がっはっはっ、と豪快に笑いう近藤さんに思わず頭を下げた。まさかこの人が局長さんだったなんて。こんなゴリ…何でもない。
というか、沖田さんは何を話しているんだ。可愛いお嬢さんって…。まさか土方さんが…ってないよね。ないない。いくら何でもこの考えは都合良過ぎる。
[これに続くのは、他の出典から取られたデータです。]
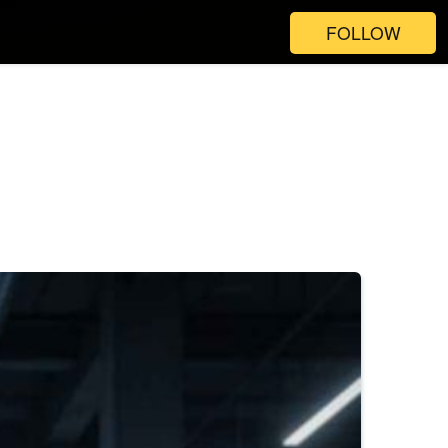
FOLLOW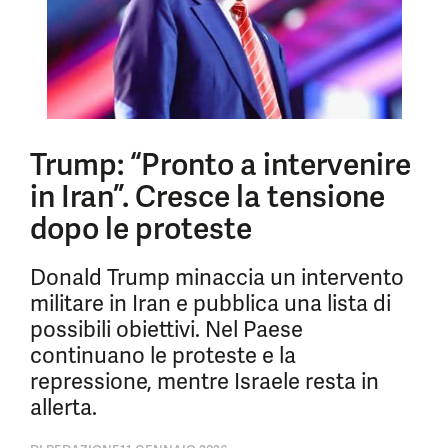
Trump: “Pronto a intervenire
in Iran”. Cresce la tensione
dopo le proteste
Donald Trump minaccia un intervento
militare in Iran e pubblica una lista di
possibili obiettivi. Nel Paese
continuano le proteste e la
repressione, mentre Israele resta in
allerta.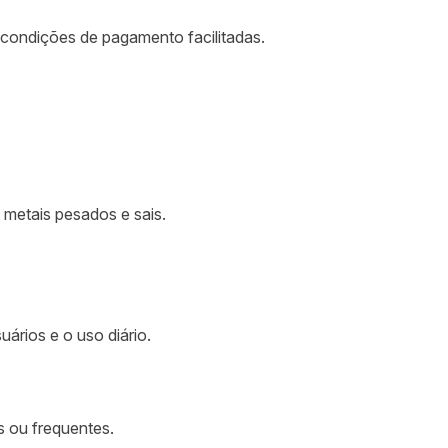
 condições de pagamento facilitadas.
 metais pesados e sais.
rios e o uso diário.
s ou frequentes.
「そういや近藤さん。そろそろ土方に休憩やってもいいんじゃないすかねぃ」

「ん?おう、そうだな」

「あ?別に休憩なんか、」

「おい名前、一緒に行って来い」

「えっ、わた、」

「一人じゃ休憩取りたがらないと思うんで、誰か居ねぇと。俺はパス」

「おお!それがいい!誰かと言っても隊士とでは休んだ気にならんだろうし。名前さん、お願い出来ますかな?」

「あ、わた、私で、良ければ」

「おい、だから休憩なんていらねぇーよ!大体万事屋と来たんじゃ」

「俺ァ餓鬼のお守で手いっぱいでよ。来たのはいいものの名前ちゃん一人にしちゃいそうなとこだったんだわ。いやー良かった良かった。つー訳で多串君よろしく」

「ちょ、おい」


何だこの連携プレイ。打ち合わせでもしてたような華麗な連携だった。近藤さんは何も知らないんだろうけど。それにしても休憩いらないなんてどんだけ仕事熱心なんだ土方さんは。なんて思っていると「総悟サボんじゃねぇぞ」と睨みをきかせた。そういう事か。そりゃ、休憩いらないって言いたくもなるよな。


「はぁ、しゃーねぇ。じゃ行くか」

「は、はい!」


観念したらしい土方さんはそう言って歩き出した。私もそれに続く。
後ろからは、いってらっしゃーい!だの、土方死ねー、だの、ゆっくりでいいからなー!だの聞こえてきた。明らかに暴言が混ざっているけども。
振り返って小さく手を振る。ありがとう、沖田さん。ありがとう、銀さん。私、頑張ります!と密かに決心した。のだけど、神楽ちゃんの言葉に私の決心はあっさりと砕け散ったのだった。


「名前ー!男は野獣ネー!嫌なら嫌って言うアルよー!逃げる時は急所を蹴ればいいアル!急所はこかー」

「神楽ちゃぁぁぁぁぁぁぁぁぁん!!!!」



緊張って案外最初だけ



神楽ちゃん…私達は何をしに行くと思ってるんだろう。そう思ったのは私だけじゃないと思う。